Gynaecologist Charles Kingsland has been accused of referring women to a clinic in Cyprus to undergo embryo implantation, allowing them control over the gender of their baby. But is such control controversial?
Mr. Kingsland, director of Britain’s biggest NHS fertility unit in Liverpool, allegedly agreed to make the arrangements for an undercover reporter to undergo the procedure, which is illegal in the UK, despite no evidence that she could not conceive naturally.
The UK Cypriot Fertility Association, of which Mr. Kingsland is a shareholder, offers the procedure to women who want to choose the sex of their baby for social reasons.
Last night, Lord David Alton, a member of the all-party Parliamentary Pro-Life group, said: ‘If you have a doctor with a vested interest in organizing treatment that’s illegal in the UK, it raises enormous moral issues.’
The undercover reporter paid £200 for the initial consultation with Mr. Kingsland, but couples could pay up to £40,000 for the service, which is more than four times the cost of private fertility treatment.
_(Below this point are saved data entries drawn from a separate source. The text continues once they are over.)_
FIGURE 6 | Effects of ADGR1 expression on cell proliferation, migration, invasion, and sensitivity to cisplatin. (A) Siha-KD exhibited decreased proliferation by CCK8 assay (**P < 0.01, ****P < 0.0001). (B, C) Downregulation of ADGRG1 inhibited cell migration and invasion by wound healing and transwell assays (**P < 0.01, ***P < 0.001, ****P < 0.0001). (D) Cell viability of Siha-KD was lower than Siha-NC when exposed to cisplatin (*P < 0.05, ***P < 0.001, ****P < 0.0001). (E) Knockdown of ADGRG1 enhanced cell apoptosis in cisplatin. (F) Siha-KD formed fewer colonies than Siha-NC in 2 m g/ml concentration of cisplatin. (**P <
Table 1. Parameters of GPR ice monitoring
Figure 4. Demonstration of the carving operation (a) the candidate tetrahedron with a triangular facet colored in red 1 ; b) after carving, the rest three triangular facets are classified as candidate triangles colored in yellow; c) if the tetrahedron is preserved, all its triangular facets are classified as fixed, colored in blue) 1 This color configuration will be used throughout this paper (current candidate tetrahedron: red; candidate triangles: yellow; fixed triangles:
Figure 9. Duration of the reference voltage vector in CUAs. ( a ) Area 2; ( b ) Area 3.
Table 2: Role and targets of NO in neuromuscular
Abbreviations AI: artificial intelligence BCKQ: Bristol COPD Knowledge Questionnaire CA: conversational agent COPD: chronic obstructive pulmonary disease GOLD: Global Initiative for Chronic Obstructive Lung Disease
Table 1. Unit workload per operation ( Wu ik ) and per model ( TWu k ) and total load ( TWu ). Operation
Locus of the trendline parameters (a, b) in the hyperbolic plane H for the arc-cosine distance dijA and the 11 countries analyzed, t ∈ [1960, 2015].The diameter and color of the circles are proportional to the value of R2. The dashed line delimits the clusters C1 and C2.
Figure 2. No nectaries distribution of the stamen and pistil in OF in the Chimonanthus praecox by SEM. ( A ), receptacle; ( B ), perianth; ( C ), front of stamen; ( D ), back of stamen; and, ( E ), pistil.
Mr. Kingsland defended himself by saying: ‘At no point did I tell you we could offer you sex selection in the UK because that’s the case – we can’t. It’s illegal.’
‘But I did make clear I could point you in the right direction,’ he said. ‘We haven’t done anything wrong.’
Should couples be given the right to choose the sex of their baby for social reasons? Do you agree that the controversial procedure raises enormous moral issues? Perhaps you think women are entitled to a choice?